The very word instantly polarises opinion and puts people on one side or another of a great divide.
But then I’m not sure that things are quite so black and white as they might seem at first hand.
Take me, for example. My father spent his childhood on a farm down in Kent. Shotguns, horses and the land were second nature. And even after a move to the more industrialised portions of the Shires, he never lost that love of the countryside and country pursuits. Witness the fact that I was taught to shoot as soon as I could pull a trigger.
In his case, accurate shooting (he was superb) meant food. Rabbits, pigeon etc. all formed part of the family diet in the post-War years.
With these antecedents, hunting you might say, would come naturally. Especially as all the riding schools I attended, as a child, had connections with local hunts.
As a reluctant meat eater, with views on animal rights, I can’t justify chasing an animal, putting it in fear of it’s life, then allowing a pack of hounds to rip it to shreds. However, I can sympathise with the farmer who’s just lost sheep to a marauding fox.
So what does this mean? Support the ban and enjoy the ride? Or say no to the whole thing?
Being a keen rider and having had brushes with the Duke of Beaufort’s, there’s no doubt that the opportunity to wallop along with a pack of hounds would be the ultimate adrenalin rush.

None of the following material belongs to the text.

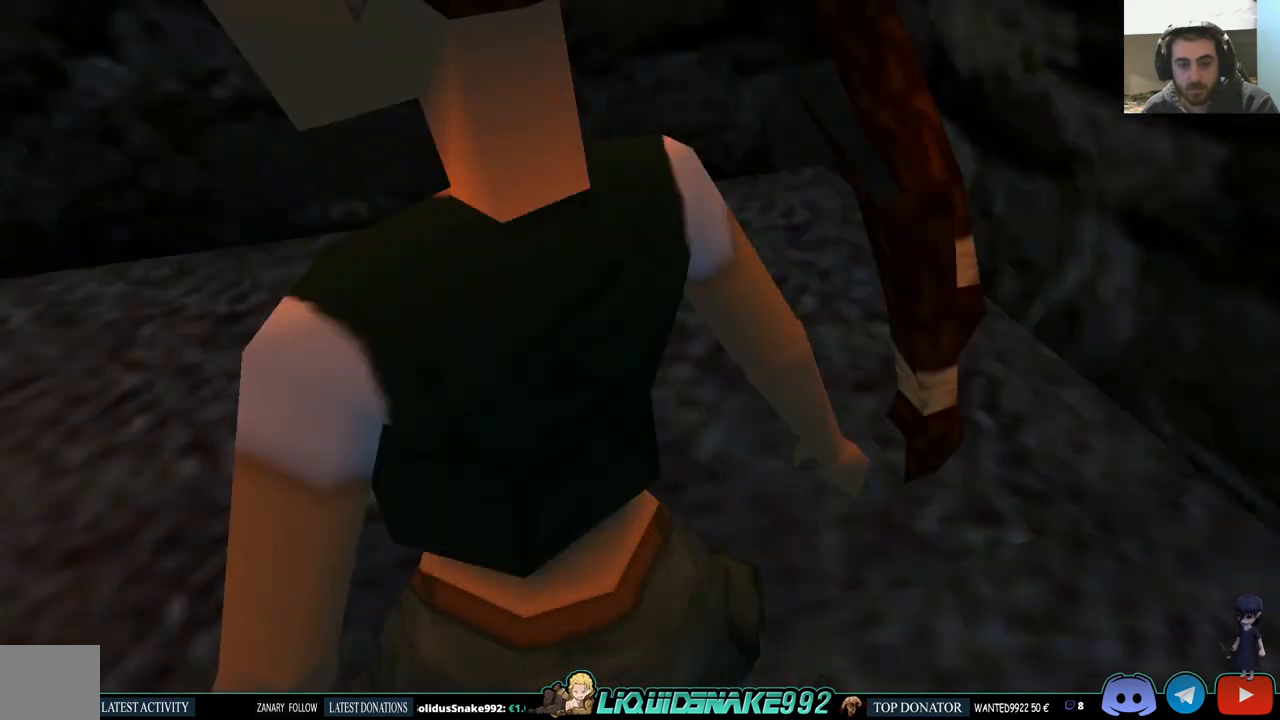
{"buttons": ["DPAD_LEFT"], "left_stick": "center", "right_stick": "center", "events": []}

Doing this on a drag trail sounds, to me, like heaven.
With the Offspring desperate to use grandfather’s Webley and happy to attempt a 6ft fence, regardless of ability to jump it, twenty-first century hunting might be for us.
Can I deny the genes?
Next year. When I’m straighter. I think we’ll give it a go.
Watch out Mendip Farmers’, we’ve got you in our sights.
[Editor’s note: We will be using gates, not jumping, whatever the child thinks she can do. The part cripple mother definitely won’t allow fences!]